Aufatmen in der südlichen Innenstadt: Die 500-Kilo-Bombe ist entschärft

BOCHUM Der Bombenalarm in der Bochumer Innenstadt ist aufgehoben. Experten des Kampfmittelräumdienstes haben die 500-Kilo-Bombe am Montagabend um 23 Uhr entschärft. Nach dem Fund des Blindgängers am Nachmittag war die südliche Innenstadt im Umkreis von einem halben Kilometer rund um den Fundort evakuiert worden. 6000 Menschen waren hiervon betroffen, der Verkehr brach zusammen.

von Von Christoph Walter

, 20.10.2008, 23:33 Uhr / Lesedauer: 1 min
Diese Bombe sorgte Montagabend für eine der größten Evakuierungen in der jüngeren Bochumer Vergangenheit.

Diese Bombe sorgte Montagabend für eine der größten Evakuierungen in der jüngeren Bochumer Vergangenheit.

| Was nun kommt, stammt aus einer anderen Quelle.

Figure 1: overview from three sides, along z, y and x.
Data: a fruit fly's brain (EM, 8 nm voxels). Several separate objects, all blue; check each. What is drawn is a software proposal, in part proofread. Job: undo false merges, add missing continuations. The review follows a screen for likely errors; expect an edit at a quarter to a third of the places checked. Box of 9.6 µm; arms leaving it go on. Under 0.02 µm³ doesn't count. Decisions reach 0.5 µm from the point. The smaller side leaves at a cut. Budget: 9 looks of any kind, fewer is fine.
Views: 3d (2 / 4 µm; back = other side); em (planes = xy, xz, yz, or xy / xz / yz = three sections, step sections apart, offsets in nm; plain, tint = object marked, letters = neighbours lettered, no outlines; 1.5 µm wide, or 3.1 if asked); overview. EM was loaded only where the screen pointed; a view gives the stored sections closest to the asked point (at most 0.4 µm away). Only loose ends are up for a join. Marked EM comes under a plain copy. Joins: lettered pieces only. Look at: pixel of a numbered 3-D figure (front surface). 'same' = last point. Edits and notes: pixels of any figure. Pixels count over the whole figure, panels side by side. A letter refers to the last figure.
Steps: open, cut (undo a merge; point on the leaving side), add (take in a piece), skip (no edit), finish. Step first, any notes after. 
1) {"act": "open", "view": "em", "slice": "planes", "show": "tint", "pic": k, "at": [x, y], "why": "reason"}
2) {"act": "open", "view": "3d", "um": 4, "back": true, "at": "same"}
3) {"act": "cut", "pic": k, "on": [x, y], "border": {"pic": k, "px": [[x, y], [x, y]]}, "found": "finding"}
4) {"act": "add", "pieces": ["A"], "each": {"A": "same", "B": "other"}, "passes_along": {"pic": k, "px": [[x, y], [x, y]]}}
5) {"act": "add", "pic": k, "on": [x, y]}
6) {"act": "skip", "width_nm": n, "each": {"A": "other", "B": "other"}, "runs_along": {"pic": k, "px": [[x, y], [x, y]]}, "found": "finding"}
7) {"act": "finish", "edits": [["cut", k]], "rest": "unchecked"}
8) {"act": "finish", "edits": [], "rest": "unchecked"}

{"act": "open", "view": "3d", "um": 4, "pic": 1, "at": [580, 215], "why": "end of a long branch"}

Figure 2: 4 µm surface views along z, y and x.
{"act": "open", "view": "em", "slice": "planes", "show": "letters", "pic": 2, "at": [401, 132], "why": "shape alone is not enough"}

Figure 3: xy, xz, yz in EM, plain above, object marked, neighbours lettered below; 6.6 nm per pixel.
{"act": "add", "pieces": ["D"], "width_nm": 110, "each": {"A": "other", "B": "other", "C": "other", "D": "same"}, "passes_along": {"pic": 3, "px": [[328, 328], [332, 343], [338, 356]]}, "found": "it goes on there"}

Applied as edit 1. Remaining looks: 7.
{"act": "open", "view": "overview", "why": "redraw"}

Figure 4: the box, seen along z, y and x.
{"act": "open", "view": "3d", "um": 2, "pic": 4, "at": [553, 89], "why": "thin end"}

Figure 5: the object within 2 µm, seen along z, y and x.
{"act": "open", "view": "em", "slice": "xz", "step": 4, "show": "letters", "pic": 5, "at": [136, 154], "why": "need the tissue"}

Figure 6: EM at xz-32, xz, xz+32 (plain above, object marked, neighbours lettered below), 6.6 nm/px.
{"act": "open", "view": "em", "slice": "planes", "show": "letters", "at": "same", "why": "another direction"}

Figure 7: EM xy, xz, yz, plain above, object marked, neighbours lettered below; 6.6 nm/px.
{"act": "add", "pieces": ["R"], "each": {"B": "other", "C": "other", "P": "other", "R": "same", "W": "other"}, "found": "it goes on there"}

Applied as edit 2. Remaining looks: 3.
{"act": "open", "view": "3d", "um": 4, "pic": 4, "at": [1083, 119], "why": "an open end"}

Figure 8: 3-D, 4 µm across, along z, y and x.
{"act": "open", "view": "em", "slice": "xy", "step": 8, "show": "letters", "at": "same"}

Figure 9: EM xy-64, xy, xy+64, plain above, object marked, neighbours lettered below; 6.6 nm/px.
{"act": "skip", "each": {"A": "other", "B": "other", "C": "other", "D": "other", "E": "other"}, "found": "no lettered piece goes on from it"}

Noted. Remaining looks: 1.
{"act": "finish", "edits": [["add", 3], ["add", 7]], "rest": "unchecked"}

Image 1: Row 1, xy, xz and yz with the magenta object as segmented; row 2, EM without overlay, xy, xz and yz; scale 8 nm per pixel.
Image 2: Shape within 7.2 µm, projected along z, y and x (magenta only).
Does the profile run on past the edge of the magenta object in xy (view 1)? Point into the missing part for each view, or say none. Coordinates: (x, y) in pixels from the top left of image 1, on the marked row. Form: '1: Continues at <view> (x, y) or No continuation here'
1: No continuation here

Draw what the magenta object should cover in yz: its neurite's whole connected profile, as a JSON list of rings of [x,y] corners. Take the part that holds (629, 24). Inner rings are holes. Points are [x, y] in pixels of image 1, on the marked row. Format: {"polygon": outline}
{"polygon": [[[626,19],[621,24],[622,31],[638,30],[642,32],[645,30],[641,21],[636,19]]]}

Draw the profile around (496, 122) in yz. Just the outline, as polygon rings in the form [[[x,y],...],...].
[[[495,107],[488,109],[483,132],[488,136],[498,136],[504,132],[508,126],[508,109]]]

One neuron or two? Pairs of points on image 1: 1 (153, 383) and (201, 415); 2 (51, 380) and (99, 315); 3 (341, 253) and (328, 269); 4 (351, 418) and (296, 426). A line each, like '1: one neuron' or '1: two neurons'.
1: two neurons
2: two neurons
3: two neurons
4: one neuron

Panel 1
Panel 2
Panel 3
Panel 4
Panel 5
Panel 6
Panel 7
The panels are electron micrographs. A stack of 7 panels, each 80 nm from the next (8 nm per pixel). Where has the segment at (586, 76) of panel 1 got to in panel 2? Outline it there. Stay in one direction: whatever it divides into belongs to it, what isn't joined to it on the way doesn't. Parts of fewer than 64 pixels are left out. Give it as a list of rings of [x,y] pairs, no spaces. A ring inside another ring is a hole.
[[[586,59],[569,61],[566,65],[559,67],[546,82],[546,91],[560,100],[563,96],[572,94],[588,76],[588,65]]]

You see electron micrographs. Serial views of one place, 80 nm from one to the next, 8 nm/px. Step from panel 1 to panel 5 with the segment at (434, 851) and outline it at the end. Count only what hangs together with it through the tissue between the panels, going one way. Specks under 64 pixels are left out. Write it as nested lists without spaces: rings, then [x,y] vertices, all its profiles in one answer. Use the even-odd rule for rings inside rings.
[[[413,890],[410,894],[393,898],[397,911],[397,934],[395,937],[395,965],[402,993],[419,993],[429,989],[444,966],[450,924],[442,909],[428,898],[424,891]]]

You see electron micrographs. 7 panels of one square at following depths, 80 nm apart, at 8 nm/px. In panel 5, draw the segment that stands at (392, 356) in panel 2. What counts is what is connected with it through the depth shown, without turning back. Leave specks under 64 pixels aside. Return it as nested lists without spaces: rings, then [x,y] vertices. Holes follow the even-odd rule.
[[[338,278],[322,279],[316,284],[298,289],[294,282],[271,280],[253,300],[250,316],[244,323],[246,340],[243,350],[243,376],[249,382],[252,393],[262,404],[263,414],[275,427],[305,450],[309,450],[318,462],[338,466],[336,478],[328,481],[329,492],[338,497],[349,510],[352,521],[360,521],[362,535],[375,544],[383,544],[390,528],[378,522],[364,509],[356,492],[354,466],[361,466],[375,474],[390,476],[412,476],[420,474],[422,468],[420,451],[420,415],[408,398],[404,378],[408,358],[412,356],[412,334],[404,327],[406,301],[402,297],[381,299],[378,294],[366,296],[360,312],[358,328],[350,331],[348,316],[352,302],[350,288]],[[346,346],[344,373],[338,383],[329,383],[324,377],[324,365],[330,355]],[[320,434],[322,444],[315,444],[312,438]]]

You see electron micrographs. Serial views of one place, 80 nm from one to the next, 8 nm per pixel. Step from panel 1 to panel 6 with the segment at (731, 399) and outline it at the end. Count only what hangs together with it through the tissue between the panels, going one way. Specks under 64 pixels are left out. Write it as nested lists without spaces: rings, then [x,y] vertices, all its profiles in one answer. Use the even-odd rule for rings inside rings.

"Ich kann mich nicht daran erinnern, wann wir zuletzt in einem so großen Radius die Leute aus den Häusern holen mussten“, sagte Hans Weber, Einsatzleiter der Feuerwehr Bochum, bevor er die südliche Innenstadt räumen ließ. Walter Luth, Feuerwerker der Stadt Arnsberg, hatte den Bombenfund zuvor als "nicht ganz unkomplizierten Fall“ bezeichnet.

Die Polizei riegelte für Stunden mehrere Hauptstraßen vollständig ab. Der Verkehr kam streckenweise zum Erliegen. Während der Entschärfung mussten außerdem zwei Bahnbrücken gesperrt werden. Durch Zugumleitungen kam es zu erheblichen Verspätungen im Nah- und Fernverkehr zwischen Dortmund und Essen.

Priorität bei der Evakuierung hatten die Tagesklinik, vor deren Haupteingang die Bombe ausgegraben worden war, und das rund 50 Meter vom Fundort entfernte Seniorenzentrum. Neun frisch operierte Patienten mussten in umliegende Krankenhäuser verlegt werden. 100 Senioren wurden vorübergehend in ein Wohnheim in der Nachbarschaft gebracht. Schauspielhaus-Intendant Elmar Goerden sagte vorsichtshalber sämtliche Abendvorstellungen ab.